Beyond that use, the 747’s days as a passenger jet are now almost completely over. Airlines have shied away from fuel-hungry four-engine planes like the 747. Rival Airbus
(EADSF) Drop your own two-level jumbo jetthe A380, in 2019.
Boeing has signaled in 2020 that it will stop building the 747, even in freighter form, as customers buy more fuel-efficient 777 freighters or save money by refurbishing the planes. old 747 passenger transport into a transport plane. It has yet to announce plans for the plant in Everett, Washington, where it built the 747, but it is expected to stay open. To build the massive plane, the facility covers 200 million cubic feet, which Boeing says makes it the largest building in the world by volume.
Passenger versions of the plane can carry between 400 and 500 passengers, up to twice as many passengers as one of Boeing’s current wide-body jets, the 787-8 Dreamliner. But Boeing hasn’t built a passenger version of the 747 since delivering the last one to Korean Airlines in 2017. The final 747 will go to Atlas Air Worldwide Holdings.
(AAWW), will operate the aircraft for Swiss logistics company Kuehne+Nagel. Tuesday’s final plane will be shipped to another Boeing facility for paint and other final details, before being delivered to Atlas early next year.
According to aeronautical analysis firm Cirium, today only 44 passenger versions of the 747 remain in service. More than half of them – 25 – flew by Lufthansa.
That total is down from the more than 130 that were in service as passenger planes at the end of 2019, just before the pandemic crippled demand for air travel, especially on mainly international routes. using 747s and other widebody aircraft. Most passenger versions of the jet were grounded in the early months of the pandemic and never returned to service.
But there are still 314 747 freighters in use, according to Cirium, many of which were originally used as passenger planes before being converted into freighters.
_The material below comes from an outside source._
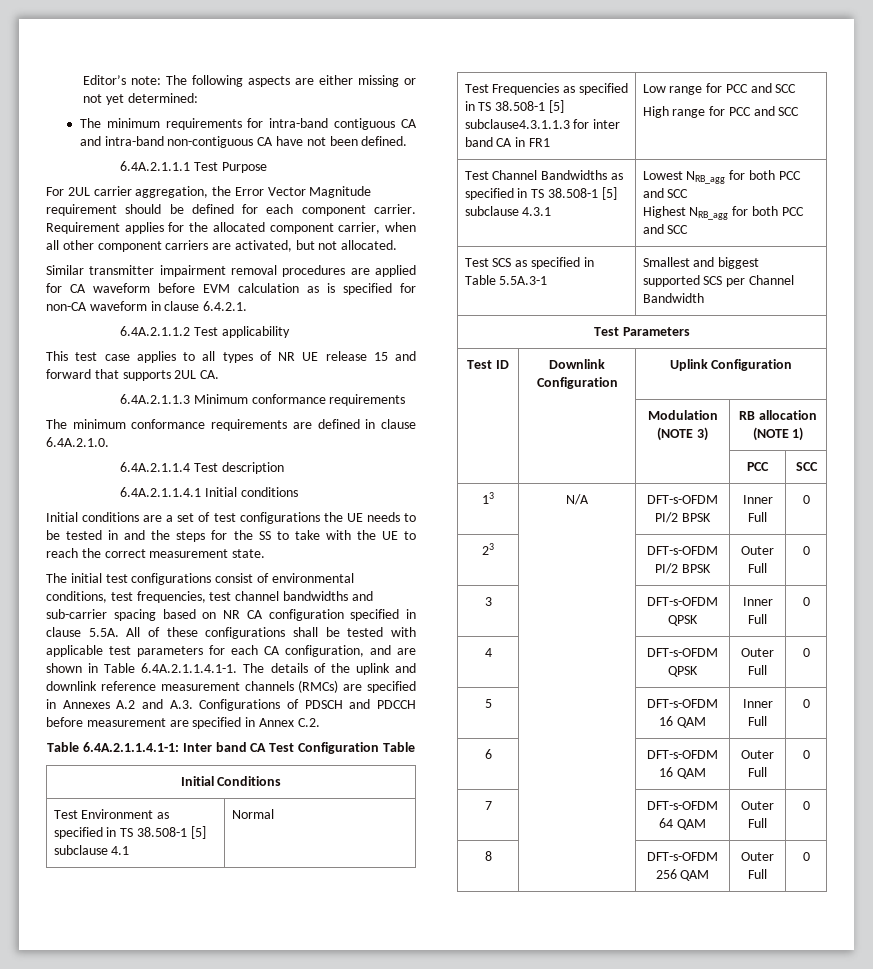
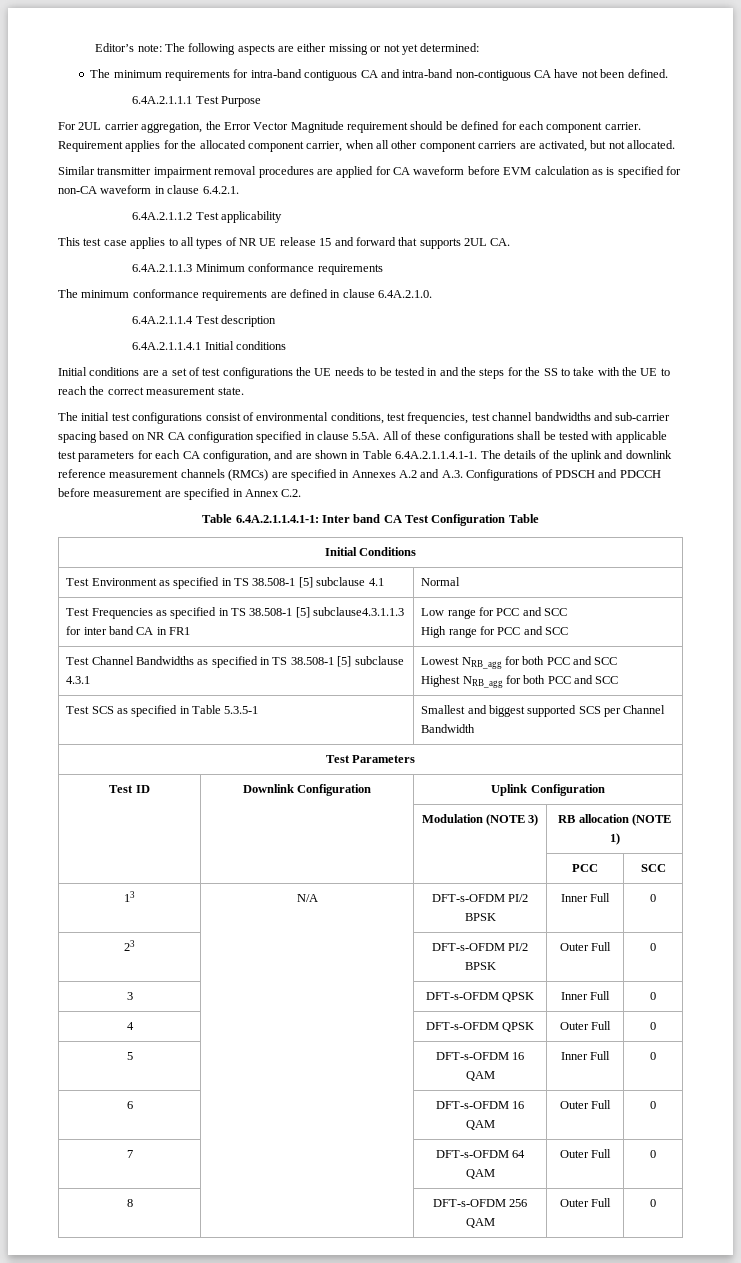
[499,276,548,285] 5.5A.3-1 -> [224,706,259,714] 5.3.5-1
“The 747-8 is an amazingly capable aircraft, with a capacity that no other transport aircraft in production can match,” UPS said in 2020. when Boeing signaled that it would soon stop construction jet plane. “With a maximum payload capacity of 307,000 lbs., we use them on high-volume, long-haul routes connecting Asia, North America, Europe and the Middle East.”
The current version of the 747 is 250 feet and 2 inches long, making it the longest commercial aircraft currently in use, or twice the length of the Wright Brothers’ first flight. It has a wingspan of 224 feet and 5 inches.
Boeing delivered the first 747 passenger jet in December 1969 to two defunct airlines – TWA and Pan Am. Delta Airlines
(DAL) was the last US airline to fly a passenger version of the plane, also in 2017. It was the last year of the last 747 US passenger flights – by both Delta and United.
(UAL) — has attracted a large fanbase of the aircraft, a testament to its enduring popularity.
– Jackie Wattles of CNN contributed to this report
Correction: An earlier version of this article misrepresented Virgin using a 747 to launch rockets into space.